Restoring the BSR’s Magic Lantern


magiclantern3Our Magic Lantern is working again after over half a century of inactivity thanks to the generosity of The John R. Murray Charitable Trust. John and Ginnie Murray were our guests at the first slideshow held on Friday 4 September together with BSR residents and colleagues on this magical occasion.

We relived Thomas Ashby’s talk given in the BSR Library in 1910 (when we were still in the Palazzo Odescalchi in the centre of Rome) recounting his trip to Lampedusa, Lampione and Linosa in 1908 – one of the first archaeologists to explore these islands off Sicily – and we projected the very lantern slides he used to illustrate his talk, made from the photographs he took during the trip.

Library Assistant Francesca Deli was a natural when it came to operating the Magic Lantern.

Times were certainly different then. Ashby tells us that the late Admiral The Hon. Sir Assheton Curzon-Howe, at that time the Commander-in-Chief of the Mediterranean fleet, was good enough to place a destroyer, H.M.S. ‘Banshee’, at their disposal for the purpose of a safe arrival on the islands. The lantern slides show these islands as they were at the beginning of the 20th century and, side by side, we projected images of the same places today.


We were also able to illustrate ‘then’ and ‘now’ by presenting our new website (at the moment closed access) which includes material from our latest research project, directed by Guido Petruccioli, on the archive of John Marshall, the purchasing agent in Italy for classical antiquities for both the Museum of Fine Arts in Boston and later the Metropolitan Museum of Art, New York. Friend and colleague of Edward Perry Warren (of the British Museum’s Warren cup fame) he lived in Rome and was a Member of the BSR. He died in 1928 and in his will left us his Library and Archive, which includes photographs of the works of art offered to him for sale as well as his card-file, documents and letters.

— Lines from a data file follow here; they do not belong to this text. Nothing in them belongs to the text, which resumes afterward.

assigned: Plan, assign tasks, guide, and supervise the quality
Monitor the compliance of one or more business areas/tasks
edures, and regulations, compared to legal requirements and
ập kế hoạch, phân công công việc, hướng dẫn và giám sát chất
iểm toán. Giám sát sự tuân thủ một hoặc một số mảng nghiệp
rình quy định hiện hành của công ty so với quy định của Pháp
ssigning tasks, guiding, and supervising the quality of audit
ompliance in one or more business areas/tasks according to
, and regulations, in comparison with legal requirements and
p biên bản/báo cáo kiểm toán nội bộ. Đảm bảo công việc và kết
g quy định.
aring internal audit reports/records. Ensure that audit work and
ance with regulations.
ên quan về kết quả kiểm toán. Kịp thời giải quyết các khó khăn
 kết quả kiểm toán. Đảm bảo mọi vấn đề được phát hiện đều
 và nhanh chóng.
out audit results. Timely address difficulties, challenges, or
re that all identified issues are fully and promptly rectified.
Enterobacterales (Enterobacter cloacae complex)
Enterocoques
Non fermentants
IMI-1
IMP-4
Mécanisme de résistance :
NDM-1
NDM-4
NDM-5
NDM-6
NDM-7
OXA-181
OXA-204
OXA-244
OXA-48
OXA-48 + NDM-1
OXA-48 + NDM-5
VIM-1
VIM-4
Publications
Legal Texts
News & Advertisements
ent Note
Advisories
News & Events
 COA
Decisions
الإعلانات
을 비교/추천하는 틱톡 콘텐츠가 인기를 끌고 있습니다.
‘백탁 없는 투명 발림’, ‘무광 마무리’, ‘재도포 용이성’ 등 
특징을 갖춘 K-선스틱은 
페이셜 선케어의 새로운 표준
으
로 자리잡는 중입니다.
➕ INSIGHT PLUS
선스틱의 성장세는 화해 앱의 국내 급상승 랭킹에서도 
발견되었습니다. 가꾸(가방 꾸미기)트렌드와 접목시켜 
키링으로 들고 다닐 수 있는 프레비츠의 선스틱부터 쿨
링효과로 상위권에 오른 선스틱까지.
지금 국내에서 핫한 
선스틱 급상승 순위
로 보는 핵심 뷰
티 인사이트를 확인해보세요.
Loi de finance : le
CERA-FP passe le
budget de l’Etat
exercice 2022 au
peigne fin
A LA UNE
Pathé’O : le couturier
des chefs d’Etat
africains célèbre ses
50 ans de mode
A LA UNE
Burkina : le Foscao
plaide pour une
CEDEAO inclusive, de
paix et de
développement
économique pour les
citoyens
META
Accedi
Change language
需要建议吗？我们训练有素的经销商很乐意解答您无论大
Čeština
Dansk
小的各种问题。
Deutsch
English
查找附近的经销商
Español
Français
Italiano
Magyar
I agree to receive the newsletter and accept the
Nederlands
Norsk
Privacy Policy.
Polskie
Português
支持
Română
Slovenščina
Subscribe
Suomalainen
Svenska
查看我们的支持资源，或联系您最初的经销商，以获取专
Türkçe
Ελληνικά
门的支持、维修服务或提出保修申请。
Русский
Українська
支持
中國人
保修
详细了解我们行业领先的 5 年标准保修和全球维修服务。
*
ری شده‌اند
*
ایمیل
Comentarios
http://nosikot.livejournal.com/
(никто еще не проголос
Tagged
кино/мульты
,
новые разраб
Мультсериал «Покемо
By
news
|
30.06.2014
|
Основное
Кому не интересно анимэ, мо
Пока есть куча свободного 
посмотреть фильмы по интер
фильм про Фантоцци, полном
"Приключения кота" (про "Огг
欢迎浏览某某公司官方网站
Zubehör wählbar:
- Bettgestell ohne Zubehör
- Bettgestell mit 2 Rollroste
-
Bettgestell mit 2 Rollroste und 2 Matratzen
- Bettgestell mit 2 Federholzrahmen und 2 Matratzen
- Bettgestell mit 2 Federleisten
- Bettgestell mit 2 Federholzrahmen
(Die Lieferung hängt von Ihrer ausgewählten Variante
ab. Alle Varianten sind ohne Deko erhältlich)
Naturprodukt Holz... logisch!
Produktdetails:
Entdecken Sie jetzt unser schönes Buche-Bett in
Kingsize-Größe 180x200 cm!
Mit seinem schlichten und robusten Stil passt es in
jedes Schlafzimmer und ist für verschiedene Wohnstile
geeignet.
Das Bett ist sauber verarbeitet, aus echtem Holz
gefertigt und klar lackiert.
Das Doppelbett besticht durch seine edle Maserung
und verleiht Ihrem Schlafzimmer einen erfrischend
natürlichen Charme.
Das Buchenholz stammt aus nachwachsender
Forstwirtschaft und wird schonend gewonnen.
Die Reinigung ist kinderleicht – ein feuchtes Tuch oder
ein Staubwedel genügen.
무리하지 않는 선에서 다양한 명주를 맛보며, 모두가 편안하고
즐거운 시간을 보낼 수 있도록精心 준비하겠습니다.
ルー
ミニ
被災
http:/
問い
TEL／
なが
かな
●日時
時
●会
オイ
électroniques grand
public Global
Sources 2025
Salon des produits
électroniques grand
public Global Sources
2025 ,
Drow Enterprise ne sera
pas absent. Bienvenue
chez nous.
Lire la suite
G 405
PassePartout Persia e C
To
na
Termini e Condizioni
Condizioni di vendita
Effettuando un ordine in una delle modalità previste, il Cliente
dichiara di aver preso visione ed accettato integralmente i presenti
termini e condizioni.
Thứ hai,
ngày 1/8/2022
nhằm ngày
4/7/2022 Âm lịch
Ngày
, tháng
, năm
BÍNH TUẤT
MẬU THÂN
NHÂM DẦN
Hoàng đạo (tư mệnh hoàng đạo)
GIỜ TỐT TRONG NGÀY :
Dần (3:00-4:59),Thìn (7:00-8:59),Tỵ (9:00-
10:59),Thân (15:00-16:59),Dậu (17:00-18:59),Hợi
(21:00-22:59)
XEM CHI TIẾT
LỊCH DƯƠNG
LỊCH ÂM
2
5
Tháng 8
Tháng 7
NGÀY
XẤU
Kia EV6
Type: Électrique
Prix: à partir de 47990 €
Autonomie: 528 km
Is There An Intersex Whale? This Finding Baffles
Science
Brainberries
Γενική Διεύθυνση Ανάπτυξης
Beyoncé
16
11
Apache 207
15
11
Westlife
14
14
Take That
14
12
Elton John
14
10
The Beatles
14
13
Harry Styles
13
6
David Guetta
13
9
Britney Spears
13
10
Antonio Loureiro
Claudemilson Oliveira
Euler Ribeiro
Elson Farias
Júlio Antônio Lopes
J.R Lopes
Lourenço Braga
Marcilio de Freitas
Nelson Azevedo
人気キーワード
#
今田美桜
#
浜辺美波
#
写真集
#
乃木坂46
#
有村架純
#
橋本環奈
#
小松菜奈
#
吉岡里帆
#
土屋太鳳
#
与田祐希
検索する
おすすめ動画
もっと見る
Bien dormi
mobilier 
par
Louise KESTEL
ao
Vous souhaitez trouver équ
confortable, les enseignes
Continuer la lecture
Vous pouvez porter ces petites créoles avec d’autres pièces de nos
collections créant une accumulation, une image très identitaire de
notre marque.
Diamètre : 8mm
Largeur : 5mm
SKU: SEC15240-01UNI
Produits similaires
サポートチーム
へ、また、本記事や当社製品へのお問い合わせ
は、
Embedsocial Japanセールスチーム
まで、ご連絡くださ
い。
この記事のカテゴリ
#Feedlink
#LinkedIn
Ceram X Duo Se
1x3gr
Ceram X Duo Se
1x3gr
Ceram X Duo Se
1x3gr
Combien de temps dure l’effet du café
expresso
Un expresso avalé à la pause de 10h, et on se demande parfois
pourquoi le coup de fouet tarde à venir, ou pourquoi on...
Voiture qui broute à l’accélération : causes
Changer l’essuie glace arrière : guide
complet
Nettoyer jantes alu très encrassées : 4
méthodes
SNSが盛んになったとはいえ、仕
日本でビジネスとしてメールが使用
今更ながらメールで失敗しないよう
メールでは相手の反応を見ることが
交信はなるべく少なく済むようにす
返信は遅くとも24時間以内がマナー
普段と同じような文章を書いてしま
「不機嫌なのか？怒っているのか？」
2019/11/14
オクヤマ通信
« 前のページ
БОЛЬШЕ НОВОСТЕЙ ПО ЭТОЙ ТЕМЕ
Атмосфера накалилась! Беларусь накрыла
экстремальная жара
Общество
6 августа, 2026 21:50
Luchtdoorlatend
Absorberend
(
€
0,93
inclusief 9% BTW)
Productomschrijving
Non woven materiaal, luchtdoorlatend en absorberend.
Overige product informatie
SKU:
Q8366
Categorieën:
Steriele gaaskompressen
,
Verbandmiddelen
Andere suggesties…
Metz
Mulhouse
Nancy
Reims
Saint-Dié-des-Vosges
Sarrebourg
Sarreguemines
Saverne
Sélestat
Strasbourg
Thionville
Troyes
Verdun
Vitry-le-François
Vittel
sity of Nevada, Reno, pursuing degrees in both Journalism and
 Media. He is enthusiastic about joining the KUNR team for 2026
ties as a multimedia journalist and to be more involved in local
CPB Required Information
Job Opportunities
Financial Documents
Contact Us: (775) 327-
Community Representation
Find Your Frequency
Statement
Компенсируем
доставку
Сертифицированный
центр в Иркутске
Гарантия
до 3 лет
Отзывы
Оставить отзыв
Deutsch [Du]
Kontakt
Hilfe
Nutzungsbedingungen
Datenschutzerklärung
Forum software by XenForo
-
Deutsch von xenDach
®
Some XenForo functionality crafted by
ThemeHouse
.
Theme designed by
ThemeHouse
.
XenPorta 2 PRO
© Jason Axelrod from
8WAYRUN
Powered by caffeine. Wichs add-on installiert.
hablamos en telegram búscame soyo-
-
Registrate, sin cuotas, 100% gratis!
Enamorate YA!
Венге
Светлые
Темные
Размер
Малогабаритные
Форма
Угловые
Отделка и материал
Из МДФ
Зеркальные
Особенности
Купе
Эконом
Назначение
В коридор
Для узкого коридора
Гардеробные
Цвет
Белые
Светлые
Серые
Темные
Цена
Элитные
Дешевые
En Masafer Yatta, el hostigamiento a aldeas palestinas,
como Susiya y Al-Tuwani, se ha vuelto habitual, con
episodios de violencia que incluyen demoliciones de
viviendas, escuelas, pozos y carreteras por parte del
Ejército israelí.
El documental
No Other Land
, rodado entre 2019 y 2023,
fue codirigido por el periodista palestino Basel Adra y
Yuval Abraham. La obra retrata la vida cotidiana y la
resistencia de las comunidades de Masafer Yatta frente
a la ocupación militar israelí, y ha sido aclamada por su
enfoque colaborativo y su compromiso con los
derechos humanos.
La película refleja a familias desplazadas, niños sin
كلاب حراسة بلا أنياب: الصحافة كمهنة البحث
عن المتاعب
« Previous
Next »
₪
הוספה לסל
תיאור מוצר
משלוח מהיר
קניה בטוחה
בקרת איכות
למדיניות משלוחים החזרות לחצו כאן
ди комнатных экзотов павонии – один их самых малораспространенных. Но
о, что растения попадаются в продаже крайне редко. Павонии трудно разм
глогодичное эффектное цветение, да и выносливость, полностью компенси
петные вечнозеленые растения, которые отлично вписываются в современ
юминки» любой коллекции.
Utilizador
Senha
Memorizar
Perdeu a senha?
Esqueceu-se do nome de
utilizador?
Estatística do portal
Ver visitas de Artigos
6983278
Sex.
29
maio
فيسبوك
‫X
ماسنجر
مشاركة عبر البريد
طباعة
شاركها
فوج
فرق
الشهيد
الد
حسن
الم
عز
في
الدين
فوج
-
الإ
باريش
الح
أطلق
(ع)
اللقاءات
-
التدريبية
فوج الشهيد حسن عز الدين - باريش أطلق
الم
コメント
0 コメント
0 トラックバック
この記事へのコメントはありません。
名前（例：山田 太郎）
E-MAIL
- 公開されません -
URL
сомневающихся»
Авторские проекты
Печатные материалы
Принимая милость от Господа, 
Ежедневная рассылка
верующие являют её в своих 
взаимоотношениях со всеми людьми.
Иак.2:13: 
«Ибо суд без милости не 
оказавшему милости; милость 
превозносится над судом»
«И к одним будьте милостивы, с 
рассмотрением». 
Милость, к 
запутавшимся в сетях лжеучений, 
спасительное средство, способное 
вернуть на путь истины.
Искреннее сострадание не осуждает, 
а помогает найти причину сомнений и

One of John Marshall’s photographs, ‘Girl with Doves’, projected simultaneously from laptop and lantern.

We have some lantern slides of Marshall’s photos that Eugénie Strong, Assistant Director to Ashby, probably used in her lectures and one of them shows a mid-5th century BC relief found on Paros in 1785 of a little girl with two doves. Project Director Guido discovered the following interesting information from Bernard Ashmole’s autobiography (he was BSR Director after Ashby and a friend of Marshall). He writes that the owner of the relief, Lord Yarborough from Brocklesby in Lincolnshire, offered it to the British Museum but they declined as it was too expensive. He then offered it to the Metropolitan Museum New York for which Marshall was acting as agent. Ashmole writes:

Now it so happened that not long before, I had visited Brocklesby independently, and had studied the Girl with Doves, which was their chief treasure. Marshall asked me about it and I told him all I knew although I did not realise that the Metropolitan was actually negotiating. When they finally made the purchase Marshall proposed that they should make me some sort of return for the information I had given. I said this was quite impossible but that if he liked, a gift could be made to the School. In this way it was possible to pay for a new fountain basin in the middle of the courtyard, four travertine seats about it and a fountain in the centre consisting of a square basin resting on a large rectangular block of travertine on which I asked John Skeaping to carve reliefs.’

So, it’s thanks to a little girl and two doves that we have the fountain in our courtyard today.


Cortile fountain designed by John Skeaping. Photograph by Angela Catlin.

We also invited Sig. Antonio Di Carlo, who with great care and expertise gradually and lovingly cleaned, repaired and restored our magic lantern, which dates to the early 1900s. It was in a pretty bad state – the heat from the lights had damaged the wood internally, in fact there were signs of burning, and it had been lined with asbestos at some point, aesthetically it was very ugly as parts had been replaced over the years and some parts were missing including the caminetto (which in the past really had the same role as a chimney) which Sig. Antonio had to construct from scratch as the original is missing.

Antonio Di Carlo (centre) explaining the Magic Lantern’s hidden secrets to John Murray (right).

We were able to reveal that the ‘anonymous donors’ of the Magic Lantern to the BSR were probably Dora and Agnes Bulwer, friends of Ashby and photographers themselves, the daughters of Archibald Bulwer, who is remembered on the brass plaque.

Dora (or Agnes?) Bulwer. Image courtesy of BSR Photographic Archive, Dora & Agnes Bulwer Collection, dab-misc.52.

Soon the beautifully restored Magic Lantern will be on display in the entrance hall for all to admire. Thank you John and Ginnie from us all!